- [DONNÉES PRÉSENTÉES]
============================================================

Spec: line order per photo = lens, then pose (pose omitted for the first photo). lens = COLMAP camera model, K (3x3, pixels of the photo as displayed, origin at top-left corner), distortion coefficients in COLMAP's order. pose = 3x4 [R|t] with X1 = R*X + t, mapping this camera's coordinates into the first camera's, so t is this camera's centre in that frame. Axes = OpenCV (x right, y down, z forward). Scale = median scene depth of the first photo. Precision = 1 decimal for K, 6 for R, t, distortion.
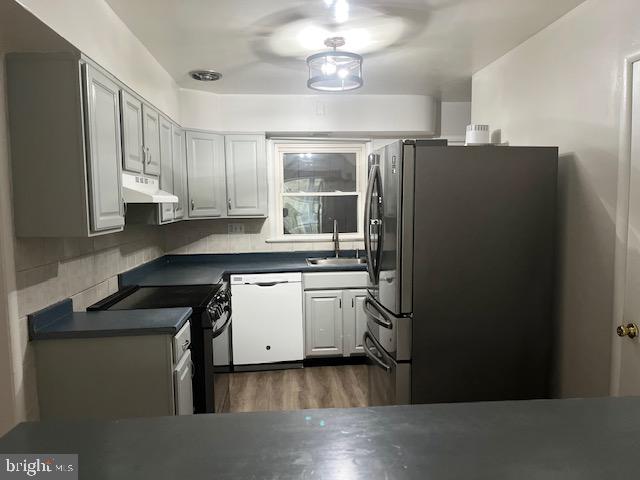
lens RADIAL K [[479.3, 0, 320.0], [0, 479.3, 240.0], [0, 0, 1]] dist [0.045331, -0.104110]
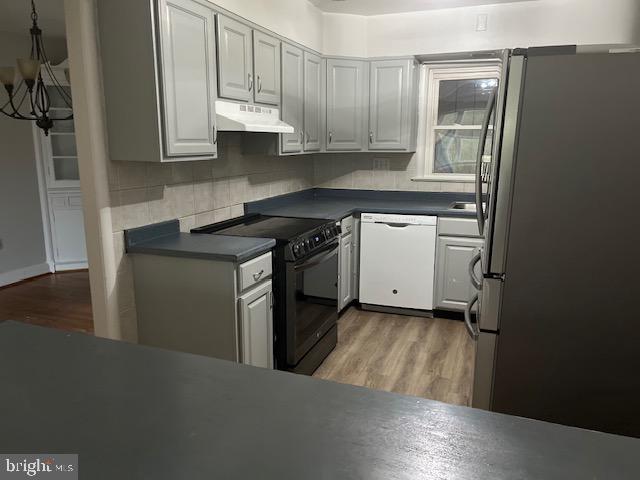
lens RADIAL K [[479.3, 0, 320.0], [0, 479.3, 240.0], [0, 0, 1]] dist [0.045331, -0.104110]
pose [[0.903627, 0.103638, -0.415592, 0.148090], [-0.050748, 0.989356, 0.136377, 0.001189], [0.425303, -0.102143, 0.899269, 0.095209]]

============================================================

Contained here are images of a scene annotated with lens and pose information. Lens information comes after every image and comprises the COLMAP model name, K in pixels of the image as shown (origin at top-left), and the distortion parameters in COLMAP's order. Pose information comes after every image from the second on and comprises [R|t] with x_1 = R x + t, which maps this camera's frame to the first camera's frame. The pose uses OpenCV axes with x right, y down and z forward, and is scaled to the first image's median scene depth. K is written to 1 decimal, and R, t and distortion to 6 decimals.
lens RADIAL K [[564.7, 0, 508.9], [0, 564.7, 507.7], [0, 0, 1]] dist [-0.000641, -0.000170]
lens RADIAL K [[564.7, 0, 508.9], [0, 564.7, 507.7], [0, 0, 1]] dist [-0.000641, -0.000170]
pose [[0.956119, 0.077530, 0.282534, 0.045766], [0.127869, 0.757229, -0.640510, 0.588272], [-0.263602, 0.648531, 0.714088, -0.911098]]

============================================================

Recopiez à l'identique les lignes du matériel situées entre celle qui contient « Spec: line order » et celle qui contient « -0.102143, 0.899269, 0.095209]] », ces deux lignes comprises. Laissez les images hors de votre réponse.

Spec: line order per photo = lens, then pose (pose omitted for the first photo). lens = COLMAP camera model, K (3x3, pixels of the photo as displayed, origin at top-left corner), distortion coefficients in COLMAP's order. pose = 3x4 [R|t] with X1 = R*X + t, mapping this camera's coordinates into the first camera's, so t is this camera's centre in that frame. Axes = OpenCV (x right, y down, z forward). Scale = median scene depth of the first photo. Precision = 1 decimal for K, 6 for R, t, distortion.
lens RADIAL K [[479.3, 0, 320.0], [0, 479.3, 240.0], [0, 0, 1]] dist [0.045331, -0.104110]
lens RADIAL K [[479.3, 0, 320.0], [0, 479.3, 240.0], [0, 0, 1]] dist [0.045331, -0.104110]
pose [[0.903627, 0.103638, -0.415592, 0.148090], [-0.050748, 0.989356, 0.136377, 0.001189], [0.425303, -0.102143, 0.899269, 0.095209]]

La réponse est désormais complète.